In materia di interpretazione della domanda e delle clausole comunemente utilizzate negli atti processuali, dirette a non precludere pronunce attributive di un “quantum” maggiore di quello indicato in domanda, questa Corte ha individuato un preciso “discrimen” tra quelle clausole cui deve riconoscersi un significato giuridicamente rilevante ai fini della determinazione dell’oggetto della lite – in ordine al quale deve essere verificata la corrispondenza del bene attribuito rispetto a quello che la parte aveva chiesto – ed invece quelle clausole inidonee a definire l’oggetto della pretesa, in quanto espressione di una mera formula stilistica e che non intendono incidere sui limiti quantitativi del “petitum”.
Pertanto, nella originaria incertezza sulla esatta determinabilità del “quantum”, la indicazione di un importo chiesto a titolo risarcitorio, se accompagnata dalla formula “o la somma maggiore o minore ovvero altra somma ritenuta di giustizia”, viene di regola a manifestare in senso ottativo la volontà della parte diretta ad ottenere quella somma che risulterà spettante all’esito del giudizio, senza porre limitazioni al potere liquidatorio del Giudice. Diversamente la stessa clausola deve ritenersi priva di qualsiasi rilevanza, ed integra clausola di mero stile, qualora la originaria incertezza sul “quantum” sia venuta meno, nel corso della fase istruttoria, ad esempio essendo stata quantificata la pretesa in esito all’espletamento di prove od alle indagini tecniche svolte (c.t.u.): ed infatti, una volta che si è pervenuti, all’esito della istruttoria, alla determinazione del “quantum”, il reiterato riferimento della parte alla – non più attuale – originaria situazione di incertezza (in quanto abbia, ad esempio, precisato le conclusioni riportandosi a quelle rassegnate nell’atto introduttivo in cui si concludeva per la richiesta di liquidazione del danno nell’importo “ritenuto di giustizio”), si palesa oggettivamente inconferente rispetto al dato acquisito nel successivo sviluppo dell’attività processuale, e dunque la invocazione della medesima clausola – contenuta nella domanda originaria o riformulata in sede di precisazione delle conclusioni – non assolve ad alcuna ulteriore esigenza funzionale, venendo a risolversi in una mera forma stilistica
Suprema Corte di Cassazione
Sezione terza civile
sentenza 23 gennaio – 26 settembre 2017, n. 22330
Presidente Spirito – Relatore Olivieri
Fatti di causa
In data 21.2.1999, in conseguenza di sinistro stradale nel quale erano state coinvolte diverse autovetture, decedevano i coniugi D.N.Q. e S.C. .
In seguito al procedimento penale per omicidio colposo nei confronti di D.F. , conducente della vettura investitrice, veniva instaurato da D.N.M.S. , figlia unica dei predetti coniugi, giudizio civile per il risarcimento del danno nei confronti dell’autore dell’illecito, nonché di Do.Fr. , proprietaria del veicolo, e della Lloyd Assicurazioni s.p.a. successivamente incorporata da Alleanza Toro Assicurazioni s.p.a.- che assicurava la RCA del veicolo investitore.

### [SEZIONE DATI]
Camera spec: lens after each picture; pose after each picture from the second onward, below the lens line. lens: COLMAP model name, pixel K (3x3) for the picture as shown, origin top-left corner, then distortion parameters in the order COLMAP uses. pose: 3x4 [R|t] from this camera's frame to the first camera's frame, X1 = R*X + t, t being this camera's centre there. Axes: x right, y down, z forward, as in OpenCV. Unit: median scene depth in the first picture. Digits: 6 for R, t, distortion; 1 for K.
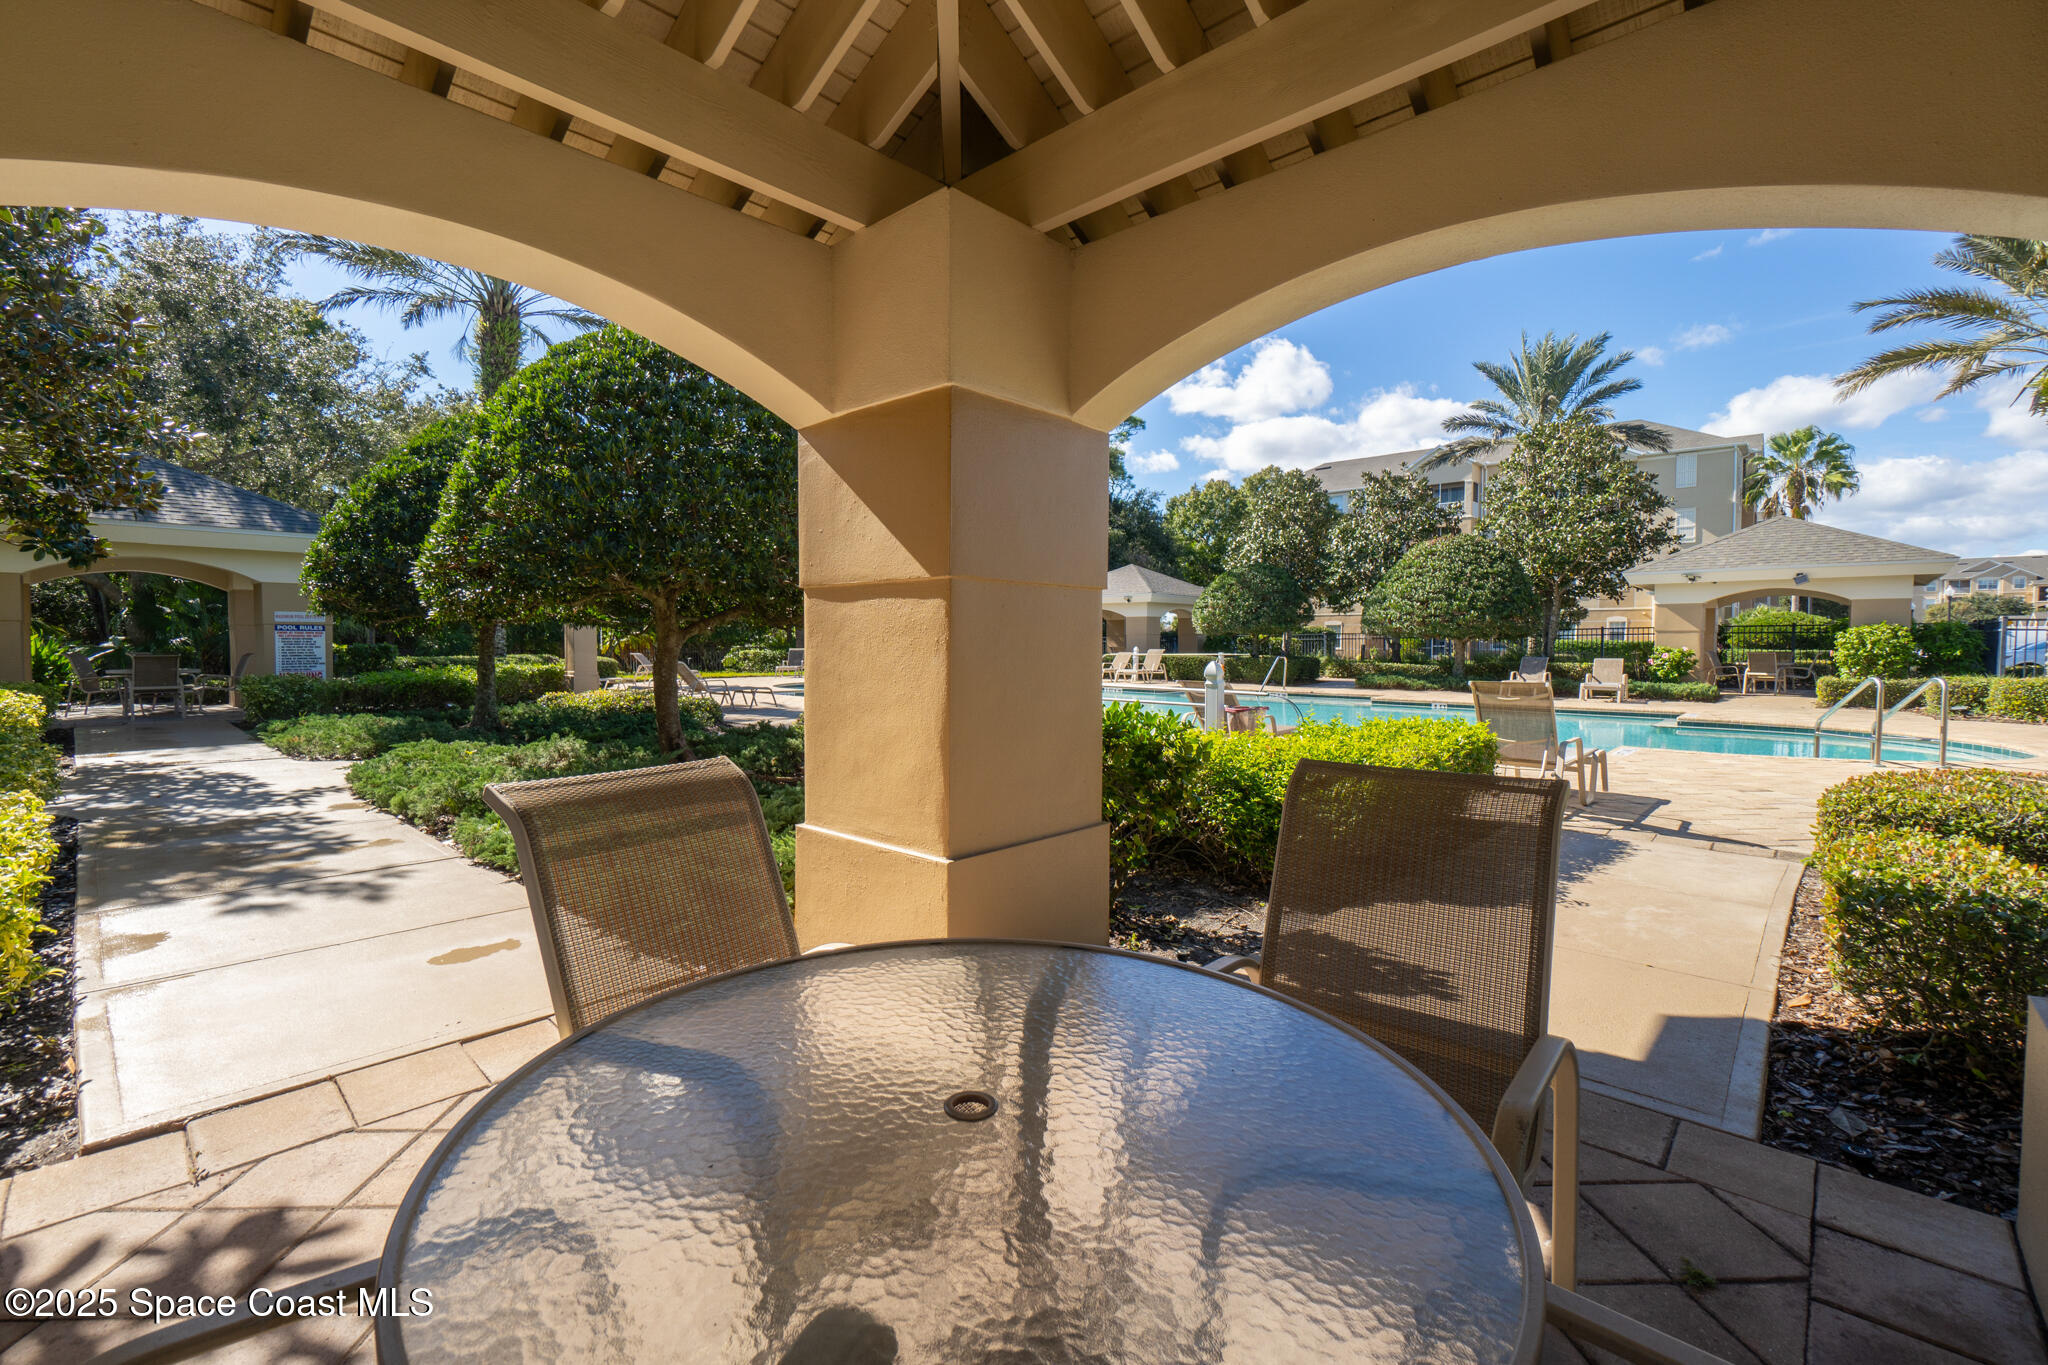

### [COMPITO ASSEGNATO]
Secondo il brano fornito, in quale data si è verificato il sinistro stradale in cui sono deceduti i coniugi D.N.Q. e S.C.?

### [RISPOSTA ATTESA]
Il 21.2.1999.